Microsoft Entra application authentication methods API overview
Application authentication methods such as certificates and password secrets allow apps to acquire tokens to access data in Microsoft Entra ID. The policies allow IT admins to enforce best practices for how apps in their organizations use these application authentication methods. For example, an admin might configure a policy to block the use or limit the lifetime of password secrets, and use the creation date of the object to enforce the policy.
These policies allow organizations to take advantage of the new app security hardening features. By enforcing restrictions that are based on the application or service principal created date, an organization can review their current app security posture, inventory apps, and enforce controls per their resourcing schedules and needs. This approach using the created date allows the organization to enforce the policy for new applications and also apply it to existing applications.
There are two types of policy controls:
- Tenant default policy that applies to all applications or service principals.
- App (application or service principal) management policies that allow inclusion or exclusion of individual applications from the tenant default policy.
Tenant default app management policy
A tenant default policy is a single object that always exists and is disabled by default. It's defined by the tenantAppManagementPolicy resource and enforces restrictions on application vs service principal objects. It contains the following two properties:
- applicationRestrictions allows targeting applications owned by the tenant (application objects).
- servicePrincipalRestrictions allows targeting provisioned from another tenant (service principal objects.
These properties enable an organization to lock down credential usage in apps that originate from their tenant and provide a mechanism to control credential addition in externally provisioned applications to protect them from credential abuse. The application owner of a multi-tenant app could still use any type of credentials in their application object, but the policy only protects the service principal from credential abuse.
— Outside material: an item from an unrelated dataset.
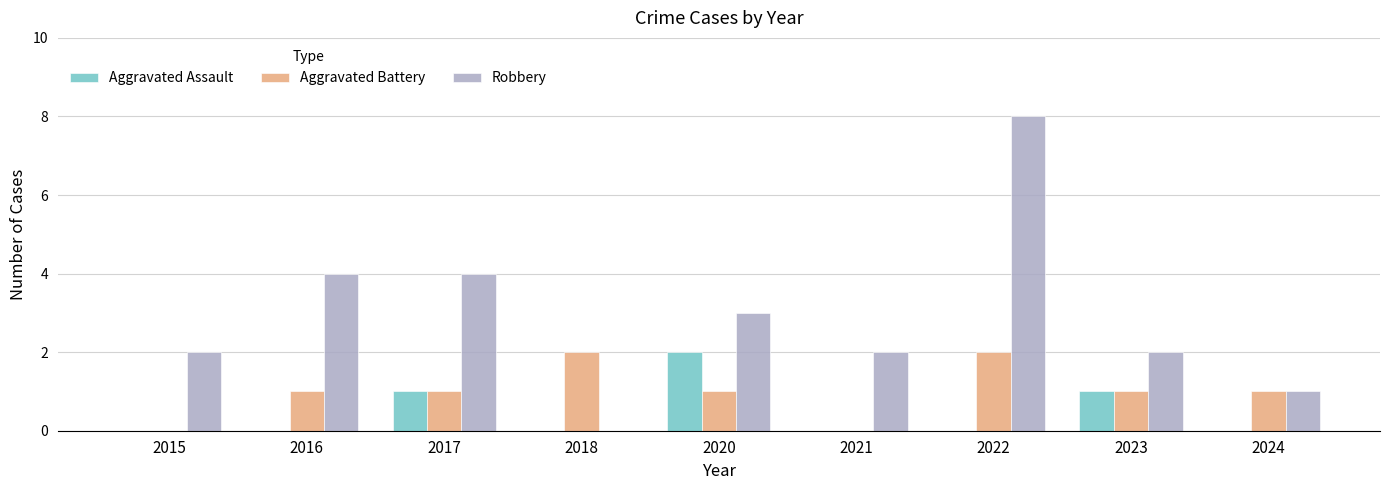

What is the highest value of the Robbery series?

8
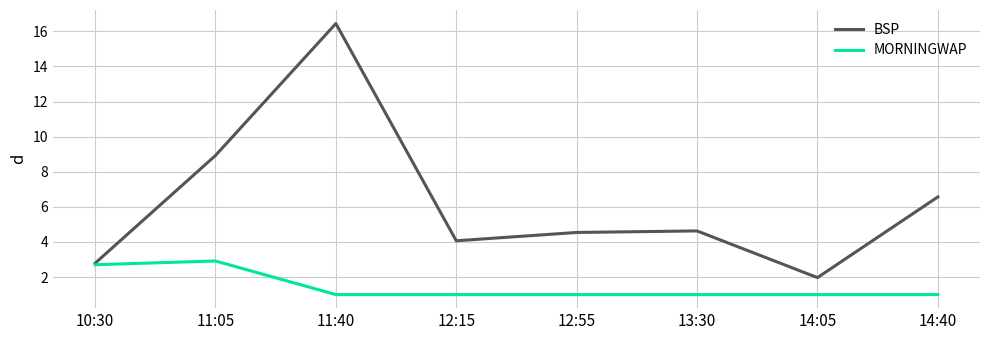

The MORNINGWAP series shows 2.7 at 10:30. True or false?

True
App management policy for applications and service principals
App management policies are defined in the appManagementPolicy resource, which contains a collection of policies with varying restrictions or different enforcement dates from what's defined in tenant default policy. One of these policies can be assigned to an application or service principal, excluding them from the tenant default policy.
When both the tenant default policy and an app management policy exist, the app management policy takes precedence and the assigned application or service principal doesn't inherit from the tenant default policy. Only one policy can be assigned to an application or service principal.
Neither the tenant default policies nor the app management policies block token issuance for existing applications. An application that does not meet the policy requirements will continue to work until it tries to update the resource to add a new secret.
What restrictions can be managed in Microsoft Graph?
The application authentication methods policy API offers the following restrictions:
|passwordAddition||Restrict password secrets on applications altogether.||Block new passwords on applications created on or after '01/01/2019'.|
|passwordLifetime||Enforce a max lifetime range for a password secret.||Restrict all new password secrets to a maximum of 30 days for applications created after 01/01/2015.|
|customPasswordAddition||Restrict a custom password secret on application or service principal.||Restrict all new custom password secrets on applications created after 01/01/2015.|
|symmetricKeyAddition||Restrict symmetric keys on applications.||Block new symmetric keys on applications created on or after 01/01/2019.|
|symmetricKeyLifetime||Enforce a max lifetime range for a symmetric key.||Restrict all new symmetric keys to a maximum of 30 days for applications created after 01/01/2019.|
|asymmetricKeyLifetime||Enforce a max lifetime range for an asymmetric key (certificate).||Restrict all new asymmetric key secrets to a maximum of 30 days for applications created after 01/01/2019.|
All lifetime restrictions are expressed in ISO-8601 duration format (For example: P4DT12H30M5S). Restricting customPasswordAddition restriction will block any legacy PowerShell modules that provide a client generated password secret for applications. This restriction still allows the application developer to request Microsoft Entra ID-generated application password secrets.
Single vs multi-tenant apps
Depending on whether your app is a single tenant or multitenant app, you apply the policy on either an application or the service principal object as follows:
- For single tenant apps, apply the policy to the application object.
- To restrict multi-tenant apps homed in a customer tenant, apply the policy to the application object.
- To restrict multi-tenant apps provisioned from another tenant, apply the policy to the service principal object.
Summary of key differences between the tenant default policy and app management policies
|Tenant default policy||App management policy|
|Policy always exists.||Policy objects can be created or updated to override default policy.|
|Restrictions are disabled by default for app/SP.||Allows customization for single tenant or multi tenant(backing app in home tenant or provisioned apps).|
|Allows only single restriction object definition for all resources.||Allows multiple policy objects to be defined, but only one can be applied to a resource.|
|Allows distinction of restrictions for application objects vs. service principals.||Policy can be applied to either an application or service principal object.|
|Applies all restrictions configured to all apps or service principals.||Applies only the restrictions configured in the resource policy to the specified app or service principal, and doesn't inherit from default policy.|
- Management of application authentication method policies can be performed by a global administrator, application administrator, or cloud application administrator.
- All app policy management operations require a Microsoft Entra Workload ID Premium license.